British Prime Minister Theresa May Calls for Snap General Election

Theresa May
Britain's Prime Minister Theresa May speaks to the media outside 10 Downing Street, in central London, Britain April 18, 2017. Toby Melville/Reuters

British Prime Minister Theresa May has announced she will seek a snap election, saying she is seizing a "one off chance" to do so before Brexit negotiations begin.

Speaking outside her office in Downing Street on Tuesday, May said she had met her cabinet that morning, and wants an election on June 8.

May has previously opposed such a move. But, she said, "political game playing" by opposition parties opposed to Brexit meant that an election was necessary to secure "certainty and stability" by handing her a stronger mandate.

"At this moment of enormous national significance there should be unity here in Westminster, but instead there is division," May said.

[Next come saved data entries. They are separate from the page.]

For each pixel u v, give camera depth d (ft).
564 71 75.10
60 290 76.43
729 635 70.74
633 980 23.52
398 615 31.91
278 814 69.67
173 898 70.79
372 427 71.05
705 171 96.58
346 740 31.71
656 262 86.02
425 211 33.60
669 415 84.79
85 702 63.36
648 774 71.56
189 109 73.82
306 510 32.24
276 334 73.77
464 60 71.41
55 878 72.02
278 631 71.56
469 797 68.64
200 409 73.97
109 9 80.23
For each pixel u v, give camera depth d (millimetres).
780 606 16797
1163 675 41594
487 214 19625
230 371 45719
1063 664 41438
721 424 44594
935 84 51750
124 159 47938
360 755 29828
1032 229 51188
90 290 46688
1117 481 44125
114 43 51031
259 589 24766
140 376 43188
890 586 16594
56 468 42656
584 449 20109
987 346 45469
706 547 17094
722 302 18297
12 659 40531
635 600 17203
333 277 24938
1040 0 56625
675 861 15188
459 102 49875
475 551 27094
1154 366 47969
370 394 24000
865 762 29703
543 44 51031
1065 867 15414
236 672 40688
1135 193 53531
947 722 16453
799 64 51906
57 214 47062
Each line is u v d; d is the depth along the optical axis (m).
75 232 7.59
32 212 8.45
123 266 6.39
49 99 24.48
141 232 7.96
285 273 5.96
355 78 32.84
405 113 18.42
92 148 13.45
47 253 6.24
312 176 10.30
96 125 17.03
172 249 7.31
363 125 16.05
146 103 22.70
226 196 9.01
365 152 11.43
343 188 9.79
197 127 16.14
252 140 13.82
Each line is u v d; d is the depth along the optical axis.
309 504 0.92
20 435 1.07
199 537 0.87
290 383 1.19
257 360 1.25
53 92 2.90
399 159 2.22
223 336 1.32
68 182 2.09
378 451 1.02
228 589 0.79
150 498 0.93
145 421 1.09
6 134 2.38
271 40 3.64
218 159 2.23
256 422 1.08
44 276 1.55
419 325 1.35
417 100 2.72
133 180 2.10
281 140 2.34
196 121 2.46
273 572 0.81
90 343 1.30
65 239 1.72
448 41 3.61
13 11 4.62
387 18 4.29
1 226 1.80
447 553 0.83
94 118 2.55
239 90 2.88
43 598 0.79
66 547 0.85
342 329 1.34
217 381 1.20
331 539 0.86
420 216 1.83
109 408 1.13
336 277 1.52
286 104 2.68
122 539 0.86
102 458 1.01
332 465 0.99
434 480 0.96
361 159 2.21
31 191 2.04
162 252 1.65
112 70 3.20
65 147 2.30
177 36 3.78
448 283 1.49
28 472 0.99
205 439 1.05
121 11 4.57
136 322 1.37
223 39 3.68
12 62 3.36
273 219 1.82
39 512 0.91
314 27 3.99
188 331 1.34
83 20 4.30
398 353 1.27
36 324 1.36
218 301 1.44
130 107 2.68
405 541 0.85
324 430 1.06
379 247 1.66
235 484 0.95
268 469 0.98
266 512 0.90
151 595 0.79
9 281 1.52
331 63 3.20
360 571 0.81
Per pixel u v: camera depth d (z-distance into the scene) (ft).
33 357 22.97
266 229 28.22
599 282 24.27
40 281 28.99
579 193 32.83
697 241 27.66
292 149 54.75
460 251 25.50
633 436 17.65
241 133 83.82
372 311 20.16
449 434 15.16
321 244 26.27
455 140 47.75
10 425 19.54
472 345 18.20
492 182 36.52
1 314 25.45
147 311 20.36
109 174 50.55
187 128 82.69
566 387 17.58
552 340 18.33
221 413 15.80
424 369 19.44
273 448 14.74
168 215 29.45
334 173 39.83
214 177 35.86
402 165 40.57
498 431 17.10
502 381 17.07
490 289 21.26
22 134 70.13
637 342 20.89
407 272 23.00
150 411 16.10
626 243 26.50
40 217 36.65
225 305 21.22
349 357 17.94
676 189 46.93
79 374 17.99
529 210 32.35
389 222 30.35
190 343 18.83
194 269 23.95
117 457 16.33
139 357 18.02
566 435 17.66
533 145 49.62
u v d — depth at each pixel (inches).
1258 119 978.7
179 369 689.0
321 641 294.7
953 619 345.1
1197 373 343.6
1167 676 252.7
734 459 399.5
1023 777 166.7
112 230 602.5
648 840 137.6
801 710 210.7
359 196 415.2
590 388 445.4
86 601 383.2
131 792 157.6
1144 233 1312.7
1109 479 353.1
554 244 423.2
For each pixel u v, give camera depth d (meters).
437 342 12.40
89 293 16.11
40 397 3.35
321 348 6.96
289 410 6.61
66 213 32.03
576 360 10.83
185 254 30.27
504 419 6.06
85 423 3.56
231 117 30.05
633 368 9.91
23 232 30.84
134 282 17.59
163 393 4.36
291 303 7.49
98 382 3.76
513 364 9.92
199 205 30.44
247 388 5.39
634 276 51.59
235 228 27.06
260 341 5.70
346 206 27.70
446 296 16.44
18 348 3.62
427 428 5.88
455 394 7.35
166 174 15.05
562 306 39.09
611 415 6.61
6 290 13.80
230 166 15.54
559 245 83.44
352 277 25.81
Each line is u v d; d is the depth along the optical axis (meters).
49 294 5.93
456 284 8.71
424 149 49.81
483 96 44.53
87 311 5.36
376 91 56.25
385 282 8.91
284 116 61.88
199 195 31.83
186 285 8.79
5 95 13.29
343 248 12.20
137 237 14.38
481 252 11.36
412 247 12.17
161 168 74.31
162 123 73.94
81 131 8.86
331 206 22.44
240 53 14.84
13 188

Under the Fixed Term Parliaments Act 2010, May cannot unilaterally call a vote. She will need the support of two-thirds of members of parliament.

May said she was challenging parties like the opposition Labour Party and Liberal Democrats who have disagreed with aspects of her Brexit policy to support the chance to fight her at the ballot box.

"This is your moment to show you mean it," May said.

And, she added, "We have at this moment a one off chance to get this done while the European Union agrees its negotiating position and before the detailed talks [on Brexit] begin."

May enjoys a commanding poll lead, with one survey at the weekend giving her a 21-point lead over Labour, her nearest rival.